Within Eastern Africa, Ethiopia and Rwanda are leading the pack with a projected growth of over 7.5 per cent. In the wake of the 2007/08 post-election violence, Kenya has made far-reaching reforms to underpin its sustained growth over the past decade.
Its devolved system of governance is providing new impetus to rural development. But weak accountability and slow public service delivery are serious drawbacks to grassroots development.
Moreover, political bickering is slowing down the implementation of President Uhuru Kenyatta’s “Big Four agenda” of housing, security, affordable healthcare and manufacturing, expected to spur growth, realise Vision 2030, Africa Agenda 2063 and the UN Sustainable Development Goals (SDGs) milestones.
Although Kenya’s healthcare system has faced challenges from the ongoing strike by nurses at the county level, devolved healthcare and free maternal health have greatly improved. The renewed global optimism and interest in Africa has spurred a new 21st century scramble for the continent’s natural resources and markets.
The challenge is how to turn this into prosperity for Africa’s poor. African countries need to fully exploit the preferential access to American markets created by the African Growth and Opportunity Act (AGOA), the cornerstone of US economic relations with Africa.
Since 2000, exports from AGOA countries to the United States have nearly tripled. AGOA has created some three hundred thousand jobs on the continent and another 1.3 million indirectly. But US-Africa trade relations remain under-developed compared to China.
Africa’s economic relations with China revolve around the triennial Forum on China-Africa Cooperation (FOCAC), formed in 2000. During the latest FOCAC Summit held in Beijing in September 2018, China devoted a total of $60 billion to support Africa’s growth over the next three years.
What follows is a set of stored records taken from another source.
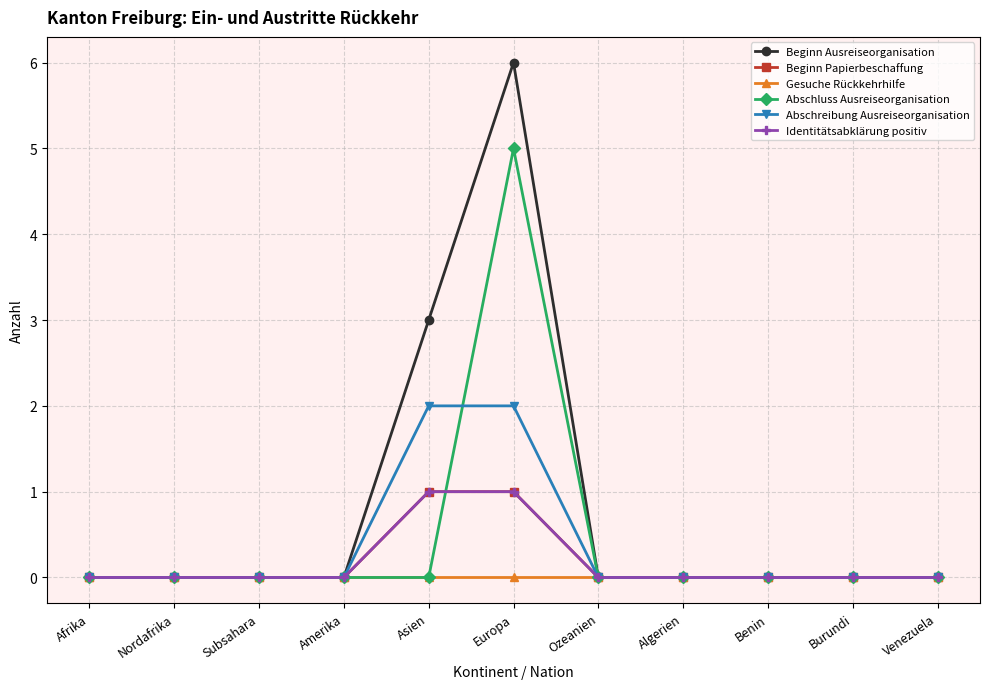

Rank the series at Venezuela from highest to lowest value.

Beginn Ausreiseorganisation, Beginn Papierbeschaffung, Gesuche Rückkehrhilfe, Abschluss Ausreiseorganisation, Abschreibung Ausreiseorganisation, Identitätsabklärung positiv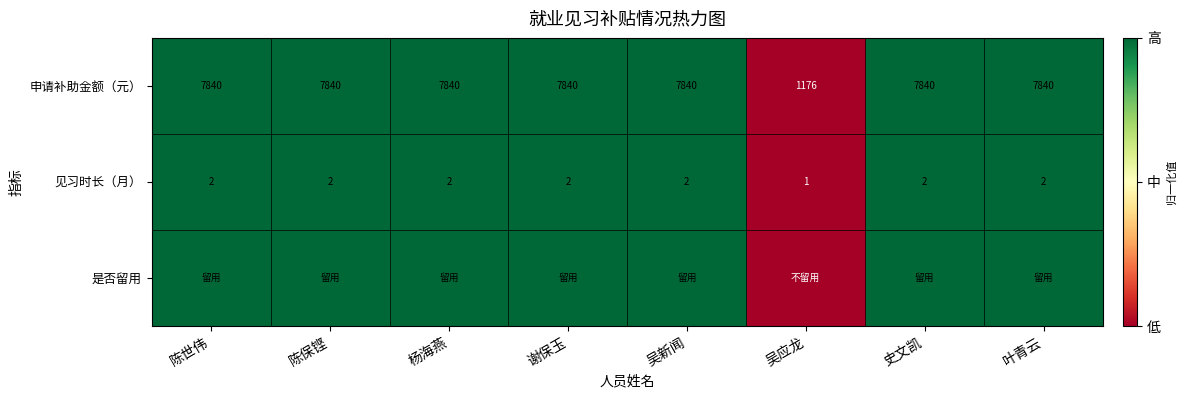

The 申请补助金额（元） series shows 12579 at 杨海燕. True or false?

False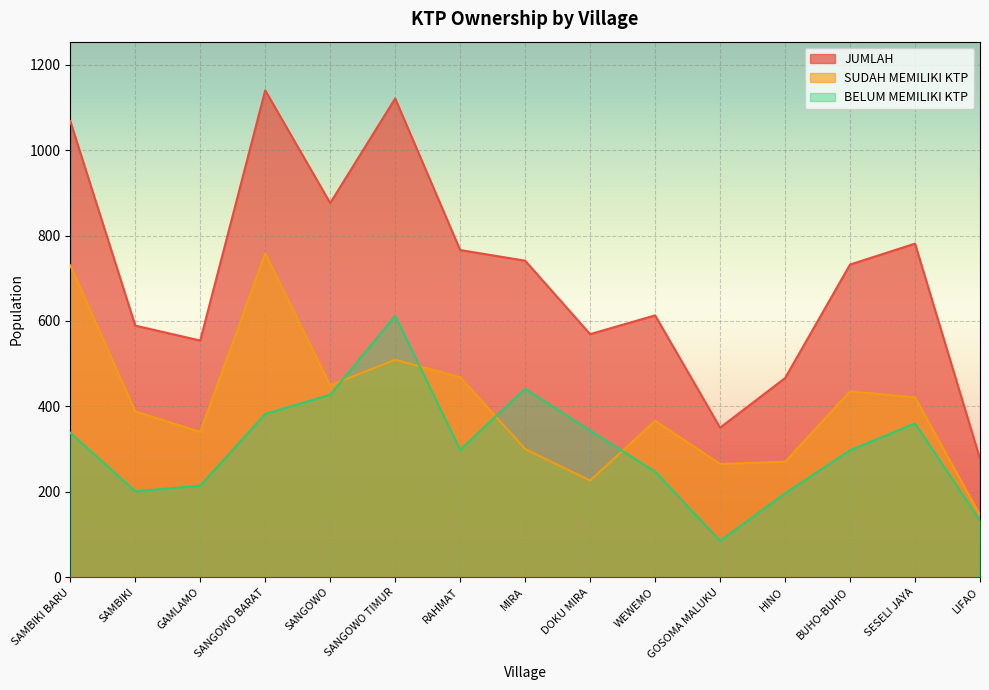

Which series ends up on top after the final intersection of SUDAH MEMILIKI KTP and BELUM MEMILIKI KTP?

SUDAH MEMILIKI KTP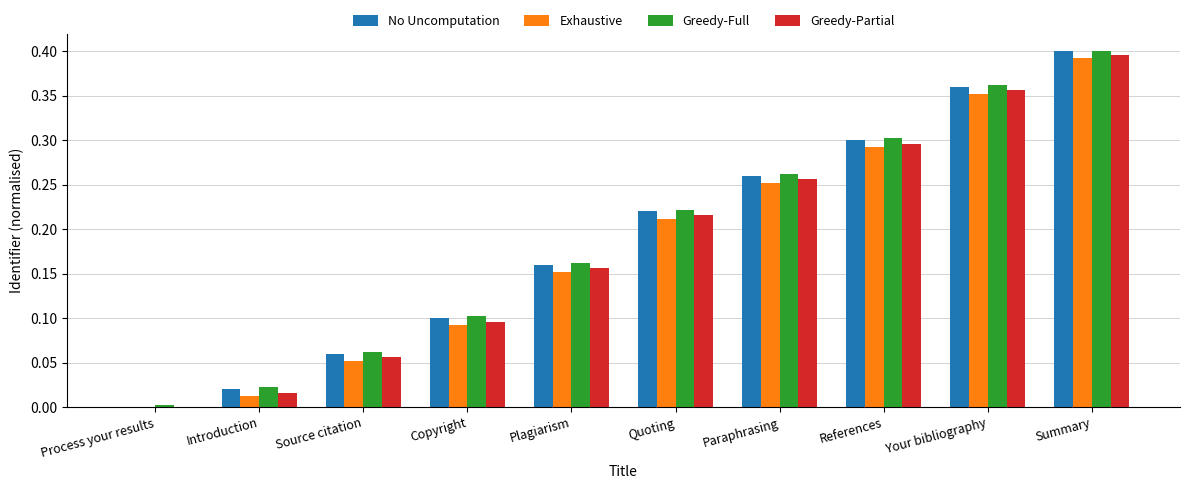

At which label does Greedy-Partial reach its peak?

Summary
Coming on top of another $60 billion Beijing provided in 2015, China’s assistance includes $15 billion in grants, interest-free loans, and concessional loans; $20 billion in export credit lines; $10 billion for development financing; and $5 billion to support African exports to China. Africa’s least-developed countries stand to benefit from China’s debt relief scheme.
China’s support for Africa is an integral part of the Belt and Road Initiative (BRI), a broader strategy whose impact on the 2019 Legatum Prosperity Index needs to be evaluated.
After Brexit, the UK is strengthening ties with Africa’s leading economies. During her trip to South Africa, Nigeria and Kenya in 2018, Prime Minister Theresa May made a pledge of £4 billion in support for African economies to create jobs for young people.
According to the United Nations Conference on Trade and Development, UK direct investment in Africa in 2016 was £42.7 billion, compared to £44.3 billion from the US, £38 billion from France and £31 billion from China.
However, Africa’s growing debt remains a ticking time bomb. Its average debt to GDP ratio rose to 57 per cent in 2017 and has exceeded 100 per cent of the GDP of some countries.
Research by both the Thabo Mbeki High-Level Panel on Illicit Financial Flows from Africa and the Global Financial Integrity reveals a continent hemorrhaging from trade-related illicit financial flows. For Africa to rule the 21st century, it has to stem illicit financial flows.